The five most common likes for each topic as computed by LDA are shown in the tables below. The number of topics was arbitrarily set at 20. Some of the topics are labelled with a very heavy hand :-).
|1. Indie music I (n=869)||2. Contemporary Pop (n=709)||3. Oldies Pop (n=740)||4. Rap and Hip Hop (n=736)||5. 90’s (n=643)|
|Radiohead||Rihanna||Pink Floyd||Jay-Z||Red Hot Chili Peppers|
|Sufjan Stevens||Lady Gaga||The Beatles||Kanye West||Incubus|
|Bon Iver||Beyoncé||Radiohead||Lil Wayne||Nirvana|
|Belle & Sebastian||Kanye West||Queen||Kid Cudi||Sublime|
|Wilco||Katy Perry||Metallica||Eminem||Pearl Jam|
|6. Pop (n=576)||7. Electronic/Trance/House (n=442)||8. 00’s (n=759)||9. 90’s/00’s I (n=400)||10. (n=375)|
|Lady Gaga||Tiësto||Death Cab for Cutie||U2||Lady Gaga|
|Michael Jackson||Lady Gaga||The Killers||Coldplay||Jay Chou|
|Beyoncé||Daft Punk||Muse||Weezer||THE FU|
|Katy Perry||Armin van Buuren||Weezer||Oasis||Eminem|
|11. Emotional Male Singers I (n=404)||12. Classics (n=700)||13. (n=520)||14. Rock (n=376)||15. (n=276)|
|John Mayer||The Beatles||Bob Marley||Red Hot Chili Peppers||Lady Gaga|
|Dave Matthews Band||Bob Dylan||Jack Johnson||AC/DC||Carousel|
|U2||Pink Floyd||Johnny Cash||Aerosmith||The Beatles|
|Jason Mraz||Queen||Ben Harper||Queen||Dream Theater|
|Jack Johnson||The Doors||O.A.R.||Van Halen||Justin Diamond|
|16. Emotional Male Signers II (n=620)||17. 90’s/00’s II (n=872)||18. Indie Music II (n=864)||19. (n=497)||20. Classical (n=459)|
|Ben Folds||Linkin Park||Radiohead||Regina Spektor||The Beatles|
|Coldplay||Coldplay||Arcade Fire||The Beatles||Beethoven|
|Jack Johnson||Green Day||Daft Punk||Frank Sinatra||Mozart|
|Dave Matthews Band||Nickelback||Beck||Coldplay||Chopin|
|John Mayer||The Fray||MGMT||Michael Bublé||Bach|
Table 1. The twenty topics recovered by running LDA on Facebook music likes. Only the five most common likes for each topic are shown. The number of likes classified within each topic is shown in parentheses. 1517 people with a collective total of 11837 music likes were analyzed.

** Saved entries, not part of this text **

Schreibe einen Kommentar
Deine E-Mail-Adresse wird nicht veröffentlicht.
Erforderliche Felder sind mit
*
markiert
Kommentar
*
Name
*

Just for fun, let’s take a look at how LDA classifies my music tastes. I have 15 music likes:
Vampire Weekend, Arctic Monkeys, Death Cab for Cutie, Eric Clapton, Jack Johnson, The Killers, Oasis, Pink Floyd, Postal Service, Radiohead, Third Eye Blind, Weezer, Wilco, Muse and The Beatles. The majority of my likes (9/15) are classified under topic 8: 00’s music. Three of my likes are classified as topic 3, Oldies Pop. I also have two likes in topic 16 and one like in topic 19.
We can also look at Carlos’ music preferences. He likes The Smashing Pumpkins, The Killers, Coldplay, Pearl Jam, The Verve, Weezer, Quartus, Michael Jackson and Bush. Carlos’ likes are evenly split between topics 3, 8 and 1: Oldies Pop, 00’s and Indie Music.
You could imagine several ways of building a simple recommendation engine from these results. A simple one is to use the generative process, just like how a we generated a “computer” document. The music recommendations for Carlos would come from a document that is generated from the Oldies Pop, 00’s and Indie Music topics. These recommendations are explanable. We can tell Carlos that Metallica was recommended because he likes Oldies Pop.
A fully fleshed out recommendation engine sounds like another 20% project, though. Until then, try not to snicker at my music tastes too much!